1 of 1500+ Blog Posts in the last 60 Seconds

The most interesting thing I encountered this week is the link Dr. Ram posted on Twitter: The Internet in Real Time, which essentially works like a ticker for Facebook likes, Tweets, Google searches, YouTube videos, and so on.  In fact, you can ask anyone close to me about it, and they will tell you I made them watch the numbers grow at some point in the last few days.  I had shared some of the facts from the first lecture about how quickly data is generated with friends and family, but the visual is far more expressive than stats alone.  Most everyone was quietly awed by the amount of traffic in 30 seconds or less, but I had the most fun showing it to a friend who is notorious for being so tethered to her phone that she often has whole conversations without making eye contact because she's too busy Pinning or Facebook-ing to look up.  Which is exactly what she was doing when I showed her, and after clarifying that all that activity had occurred since I opened the link, she Liked one more item on Facebook to contribute to the count, then put her phone in her purse and had an actual conversation.

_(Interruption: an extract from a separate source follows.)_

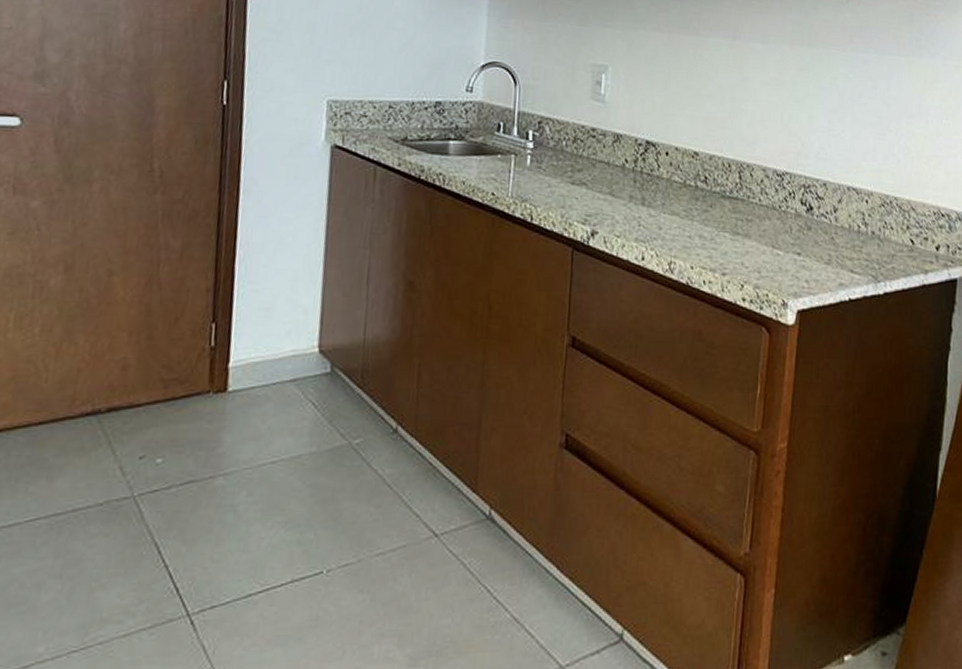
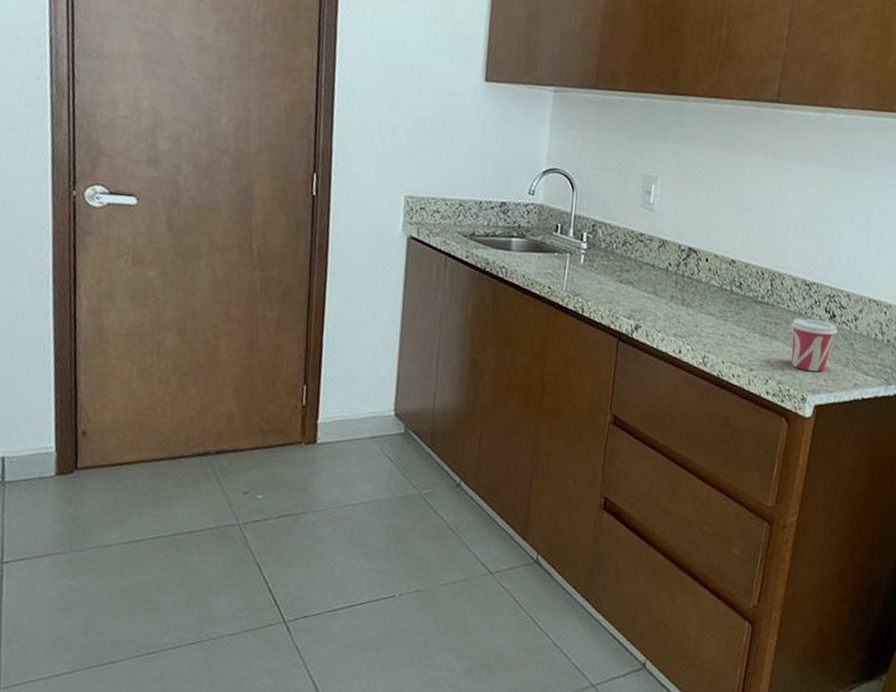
cup: none [764,212,817,272] -> present [791,317,838,372]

This type of Big Data activity is exactly what kept me off Facebook longer than many of my peers.  I didn't like the idea of my non-business activities being tracked, so I refused to participate.  As recently as 2008, my husband showed me a photo someone had posted of me on Facebook and I reacted by picking up the phone and calling my friend and demanding he take it down.  He laughs while telling that story now, joking that it wasn't even a bad photo and teasing me about how I used to be afraid of the Internet.  In 2009, I caved and opened a Facebook account to share pictures I took while on vacation in Idaho with my Facebook-ing friends... while I was still in Idaho.  It was so much fun to share my adventures while they were happening, that I have been a regular user ever since.

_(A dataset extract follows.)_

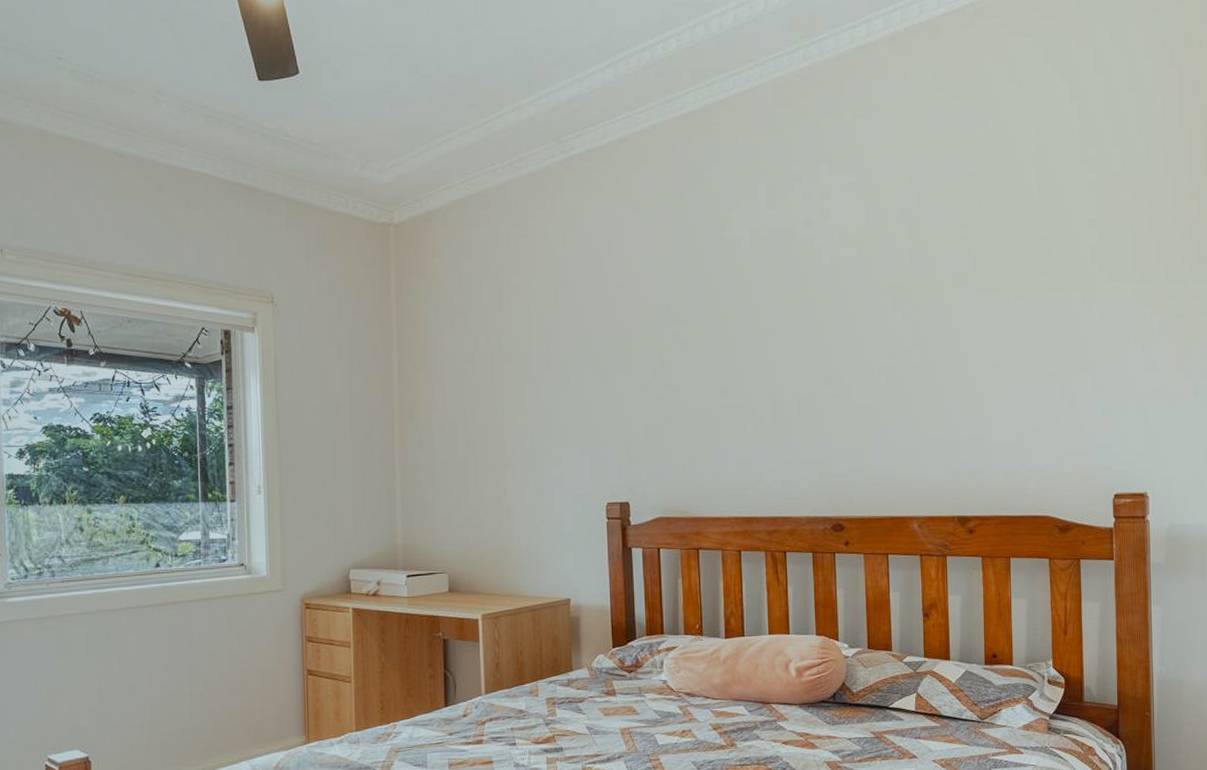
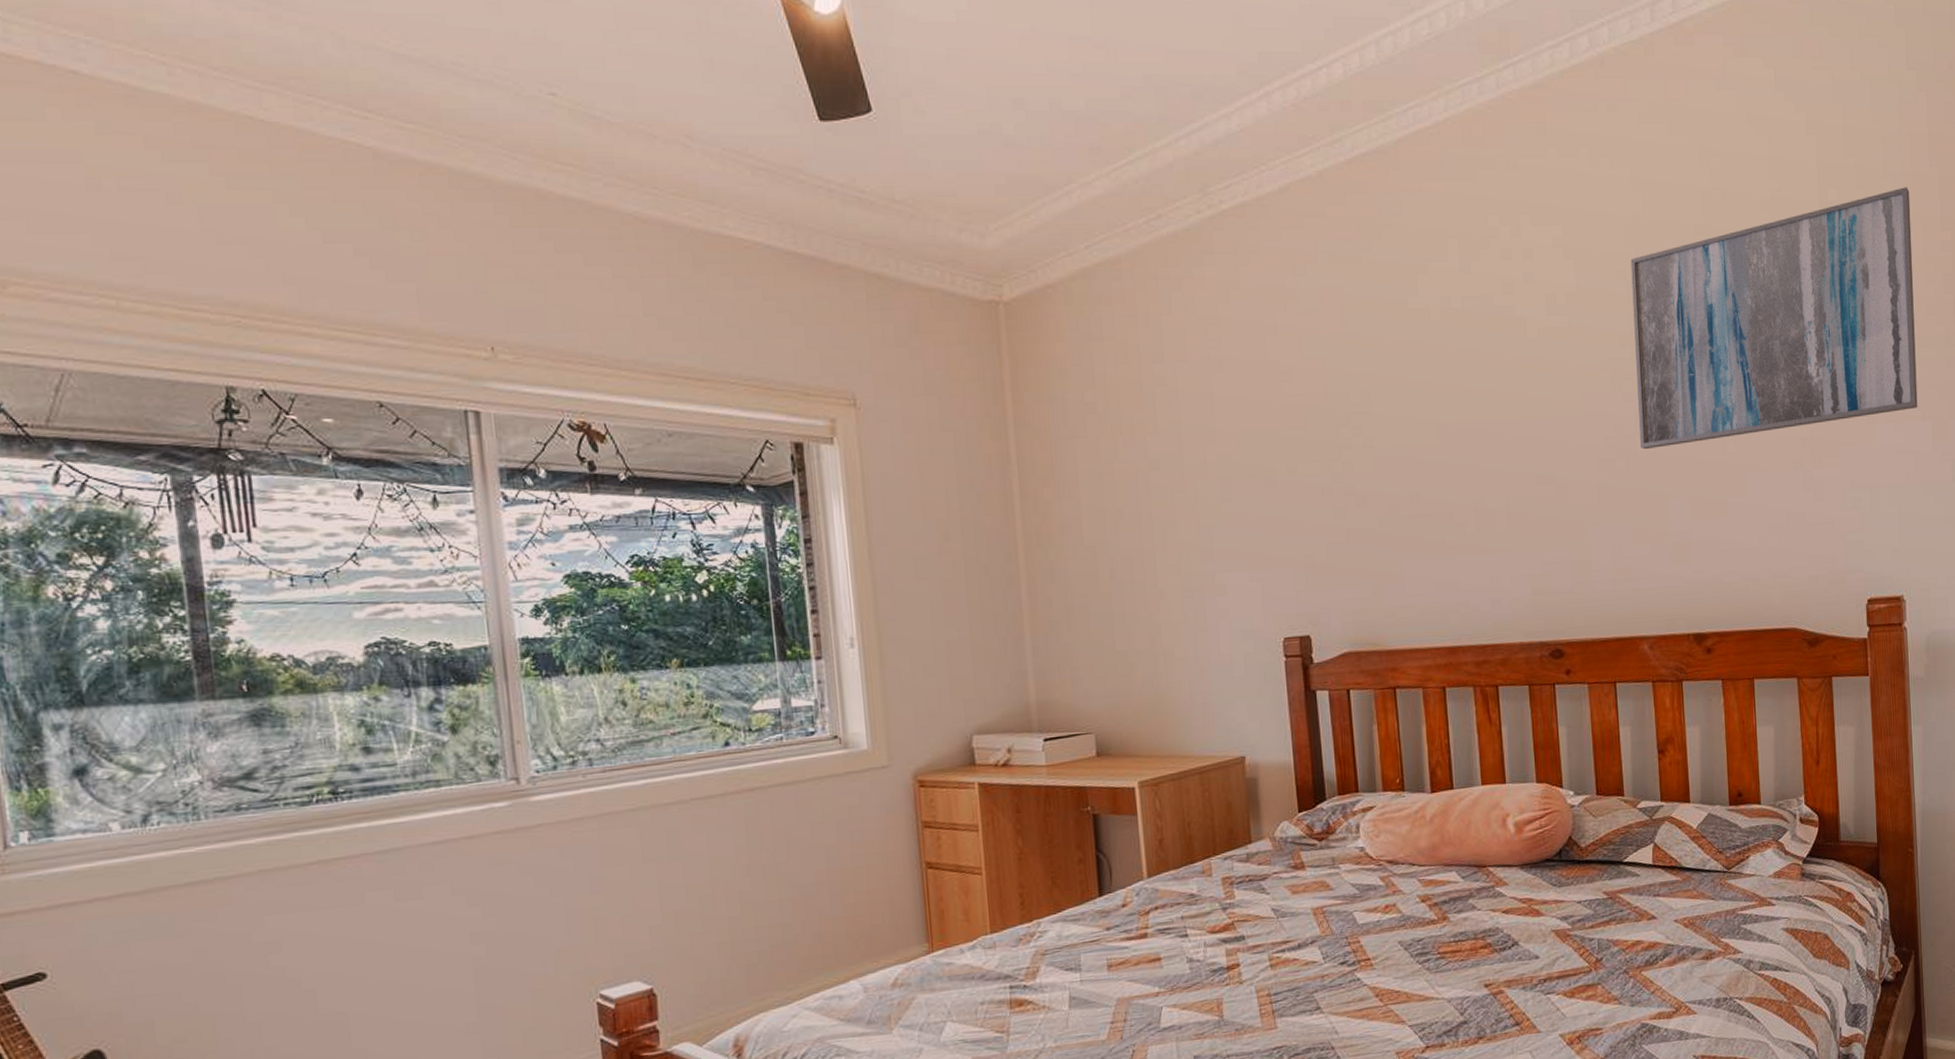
wall art: none [913,146,1164,360] -> present [1630,187,1918,450]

The other material we covered this week went a long way to help me bridge my mental gap between looking at diagrams and imagining the user-end of a database.  I will be the first to admit that spatial skills are not my strong suit (talk to any of my booksellers who have ever helped me move tables in my store -- I can't see how something is going to look until I actually put it there!).  This visualization struggle is part of why I found MIS531 so very challenging.  I could either think in terms of the ER diagrams or the tables, but synthesizing the two caused me to feel like I was trying to mix oil and water.  The part of that class that made the most sense to me was normalization, and I spent hours on that part of my group's project (along with the data dictionary, which is updated with a near religious fervor as we worked toward our deadline).  Normalization felt comfortable, like solving for x in Algebra or balancing equations in Chemistry or even transposing music into a different key.  I blazed through that assignment and that portion of the project, feeling triumphant that after weeks of struggling, something finally clicked for me.

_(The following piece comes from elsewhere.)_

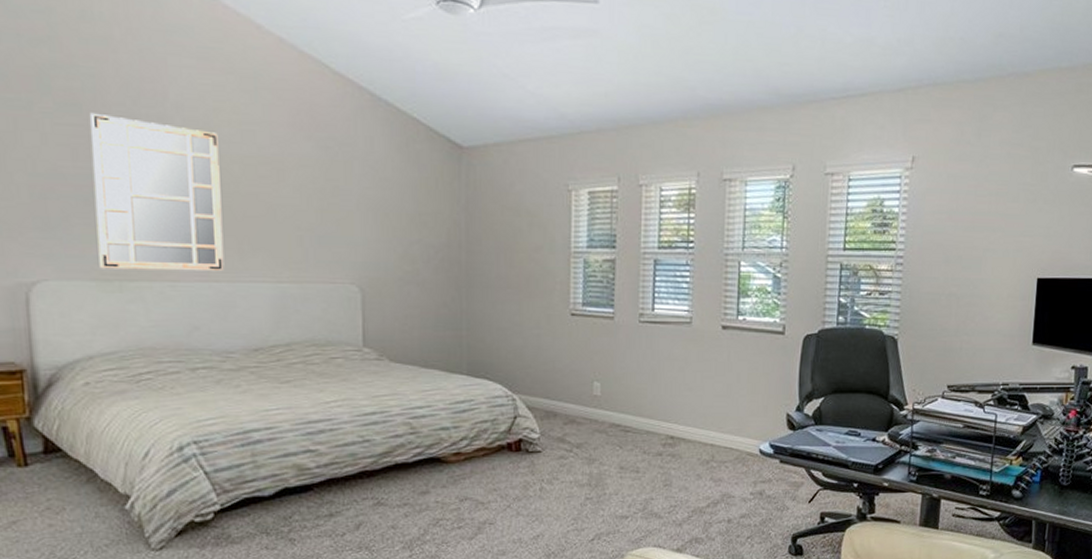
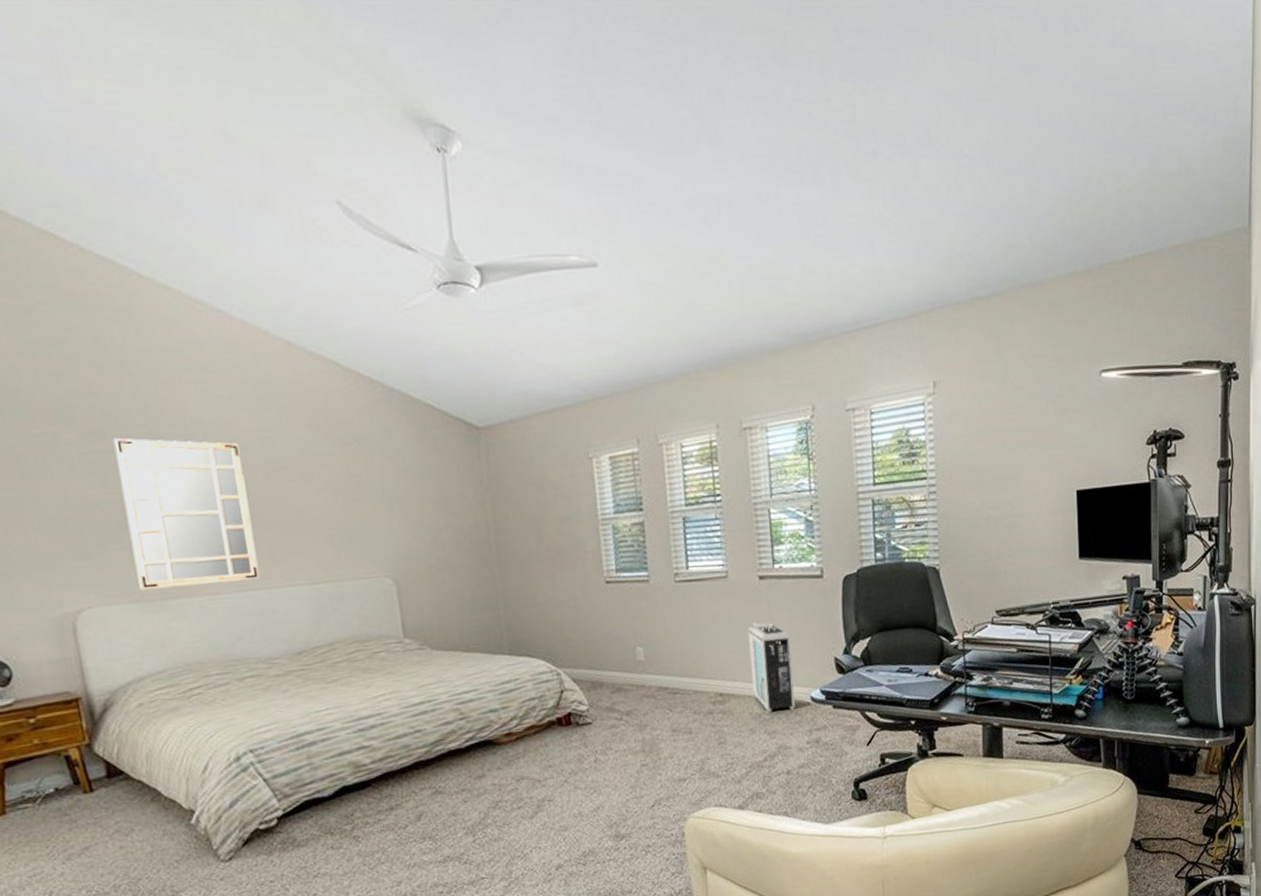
air purifier: none [703,371,747,461] -> present [747,621,795,712]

Since reading chapter 1 in the textbook last week, I've tried keep in mind the distinction the authors make about dimensional modeling and 3NF modeling:

"3NF modeling is a design technique that seeks to remove data redundancies.  Data is divided into many discrete entities, each of which becomes a table in the relational database....  Both 3NF and dimensional models can be represented in ERDs because both consist of joined relational tables; the key difference between 3NF and dimensional models is the degree of normalization."
(Kimball & Ross, 2002, p. 11)

This bit of information not only helped clarify the difference between what I'm learning now and what I learned last fall, but it also kept me from breaking out in a cold sweat when I read the directions for this week's assignment.  The four-step design process is straightforward, and really helped me to focus on the business process at hand instead of worrying about connecting the dots between diagrams and tables.  The end result is that I feel as though I learned something; my star schema may not be perfect, but I feel like I understood the purpose of the assignment and at the very least, like I'm running in the right direction.